Skip to content

Context Management & Thread Resolution

Overview

AICO's context management system provides intelligent, automatic thread resolution that eliminates manual thread switching while maintaining natural conversation flow. The system uses semantic analysis, temporal patterns, and behavioral learning to seamlessly manage conversation continuity.

Context Assembly System

Context Types

The system manages six primary context types that inform conversation decisions:

  1. Thread Context: Current conversation state and history
  2. User Context: Individual relationship and communication preferences
  3. Emotional Context: Current emotional state and mood progression
  4. Personality Context: Active personality traits and behavioral parameters
  5. Memory Context: Relevant episodic and semantic memories
  6. Environmental Context: Time, device, and situational factors

Context Router & Memory Manager

class ContextRouter:
    """Central coordination for context assembly and memory retrieval"""

    def __init__(self, memory_manager: AICOMemoryManager):
        self.memory_manager = memory_manager
        self.relevance_scorer = RelevanceScorer()
        self.context_optimizer = ContextOptimizer()

    async def assemble_context(self, user_id: str, message: str) -> ConversationContext:
        """Coordinate context retrieval across all memory tiers"""

        # 1. Analyze incoming message
        message_analysis = await self.analyze_message(message)

________________________

**EXERCISE INSTRUCTIONS**
- a) Answer these from the context management page:
(i) How many primary context types does the system manage?
(ii) What three things does the system use to manage conversation continuity?
(iii) How does the docstring of the ContextRouter class describe it?
- b) Set down the stretch of the context management page from "Context Router &" through "self.relevance_scorer = RelevanceScorer()".
- c) In one to three sentences, explain what the automatic thread resolution on the context management page is meant to achieve.
You will not need the data.

**GIVEN RECORDS**
________________________

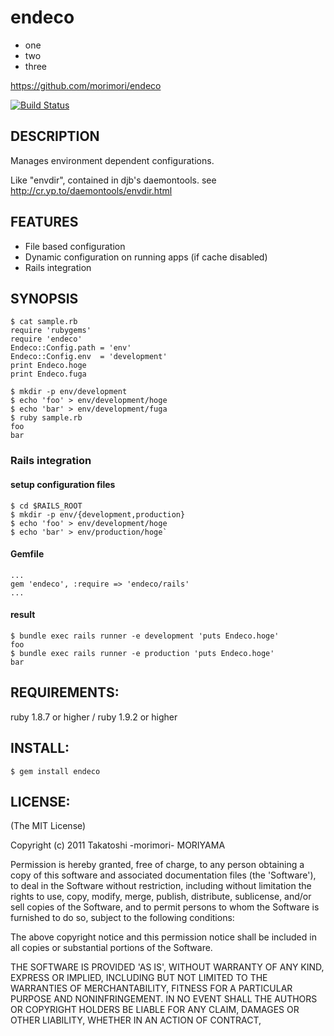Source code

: # endeco

* one
* two
* three

https://github.com/morimori/endeco

[![Build Status](https://secure.travis-ci.org/morimori/endeco.png)](http://travis-ci.org/morimori/endeco)

## DESCRIPTION

Manages environment dependent configurations.

Like "envdir", contained in djb's daemontools.
see http://cr.yp.to/daemontools/envdir.html

## FEATURES

* File based configuration
* Dynamic configuration on running apps (if cache disabled)
* Rails integration

## SYNOPSIS

    $ cat sample.rb
    require 'rubygems'
    require 'endeco'
    Endeco::Config.path = 'env'
    Endeco::Config.env  = 'development'
    print Endeco.hoge
    print Endeco.fuga

    $ mkdir -p env/development
    $ echo 'foo' > env/development/hoge
    $ echo 'bar' > env/development/fuga
    $ ruby sample.rb
    foo
    bar

### Rails integration
#### setup configuration files

    $ cd $RAILS_ROOT
    $ mkdir -p env/{development,production}
    $ echo 'foo' > env/development/hoge
    $ echo 'bar' > env/production/hoge`

#### Gemfile

    ...
    gem 'endeco', :require => 'endeco/rails'
    ...

#### result

    $ bundle exec rails runner -e development 'puts Endeco.hoge'
    foo
    $ bundle exec rails runner -e production 'puts Endeco.hoge'
    bar

## REQUIREMENTS:

ruby 1.8.7 or higher / ruby 1.9.2 or higher

## INSTALL:

    $ gem install endeco

## LICENSE:

(The MIT License)

Copyright (c) 2011 Takatoshi -morimori- MORIYAMA

Permission is hereby granted, free of charge, to any person obtaining
a copy of this software and associated documentation files (the
'Software'), to deal in the Software without restriction, including
without limitation the rights to use, copy, modify, merge, publish,
distribute, sublicense, and/or sell copies of the Software, and to
permit persons to whom the Software is furnished to do so, subject to
the following conditions:

The above copyright notice and this permission notice shall be
included in all copies or substantial portions of the Software.

THE SOFTWARE IS PROVIDED 'AS IS', WITHOUT WARRANTY OF ANY KIND,
EXPRESS OR IMPLIED, INCLUDING BUT NOT LIMITED TO THE WARRANTIES OF
MERCHANTABILITY, FITNESS FOR A PARTICULAR PURPOSE AND NONINFRINGEMENT.
IN NO EVENT SHALL THE AUTHORS OR COPYRIGHT HOLDERS BE LIABLE FOR ANY
CLAIM, DAMAGES OR OTHER LIABILITY, WHETHER IN AN ACTION OF CONTRACT,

________________________

**ANSWERS PROVIDED**
- a)
(i) Six.
(ii) Semantic analysis, temporal patterns, and behavioral learning.
(iii) As "Central coordination for context assembly and memory retrieval."

- b)
Context Router & Memory Manager

class ContextRouter:
    """Central coordination for context assembly and memory retrieval"""

    def __init__(self, memory_manager: AICOMemoryManager):
        self.memory_manager = memory_manager
        self.relevance_scorer = RelevanceScorer()

- c) It removes the need for manual thread switching while keeping the conversation flowing naturally. To keep the conversation continuous, it relies on semantic analysis, temporal patterns, and behavioral learning.